Psalmen
141:1 Heer, ik roep tot U: haast u tot mij; luister naar mijn stem, wanneer
ik roep tot u.
141:2 Laat mijn gebed als reukwerk voor uw aangezicht worden gebracht; en het opheffen van
mijn handen als avondoffer.
141:3 Zet een wacht, o HERE, voor mijn mond; houd de deur van mijn lippen.
141:4 Neig mijn hart niet tot enig kwaad, om slechte werken mee te doen
mannen die ongerechtigheid bedrijven: en laat mij niet eten van hun lekkernijen.

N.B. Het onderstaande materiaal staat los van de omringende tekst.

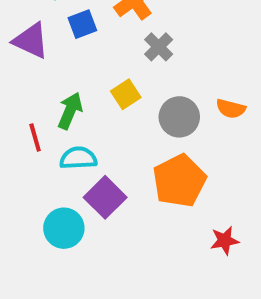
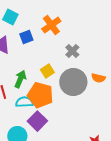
gray cross: (159, 47) -> (72, 51), moved
gray circle: (179, 117) -> (73, 82), size x1.4
orange pentagon: (179, 181) -> (40, 95), moved, turned -30

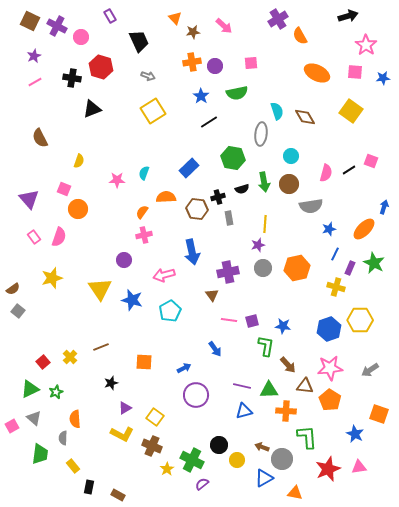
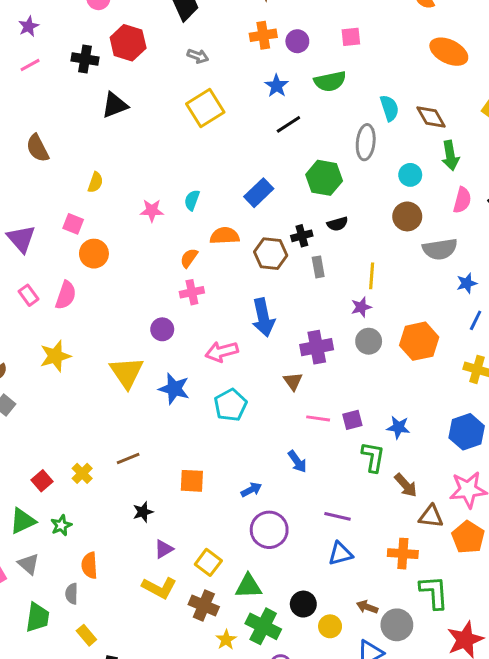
green arrow: (264, 182) -> (450, 156), moved
green triangle: (269, 390) -> (248, 586), moved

141:5 Laat de rechtvaardige mij slaan; het zal een vriendelijkheid zijn: en laat hem bestraffen
mij; het zal een uitstekende olie zijn, die mijn hoofd niet zal breken: voorlopig
mijn gebed zal ook zijn in hun rampspoed.

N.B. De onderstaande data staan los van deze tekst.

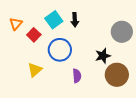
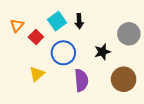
black star: (103, 56) -> (102, 52), moved
purple semicircle: (77, 76) -> (81, 80), size x1.5

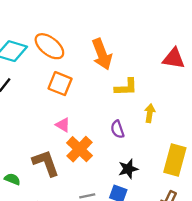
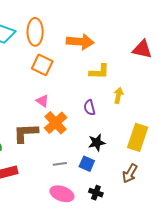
orange ellipse: (49, 46) -> (35, 32), turned 48
orange arrow: (102, 54) -> (80, 42), turned -68
brown L-shape: (46, 163) -> (26, 133), turned -76

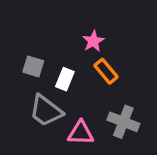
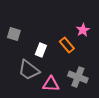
pink star: (93, 41) -> (83, 30), moved
gray square: (33, 66) -> (14, 34), moved

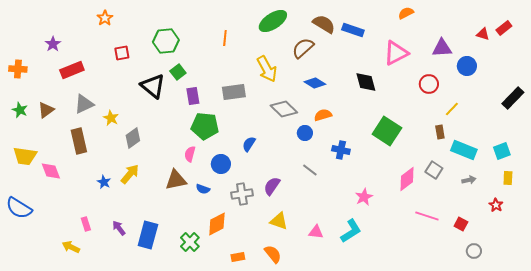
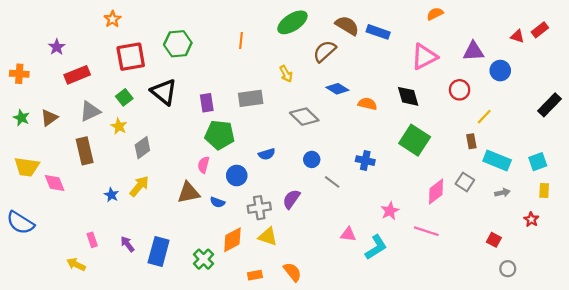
red square: (122, 53) -> (131, 57), size x1.8
yellow arrow: (267, 69) -> (286, 74), size x0.6
green square: (178, 72) -> (124, 97), moved
black diamond: (366, 82) -> (408, 96), moved
orange semicircle: (323, 115) -> (367, 104), moved, turned 30
blue circle: (305, 133) -> (312, 159), moved
blue semicircle: (249, 144) -> (267, 154), turned -140
pink line: (427, 216) -> (426, 231), moved
yellow triangle: (279, 221) -> (268, 237), moved
pink triangle: (316, 232) -> (348, 234), moved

141:6 Wanneer hun rechters omvergeworpen worden in steenachtige plaatsen, zullen zij naar mij luisteren
woorden; want ze zijn zoet.
141:7 Onze beenderen zijn verstrooid bij de mond van het graf, zoals wanneer iemand snijdt en
klieft hout op de aarde.
141:8 Maar mijn ogen zijn op U, o GOD, de Heer, op U vertrouw ik; vertrekken
niet mijn ziel berooid.
141:9 Houd mij van de strikken die zij voor mij hebben gelegd, en de gins van de
werkers van ongerechtigheid.
141:10 Laat de goddelozen in hun eigen netten vallen, terwijl ik ontkom.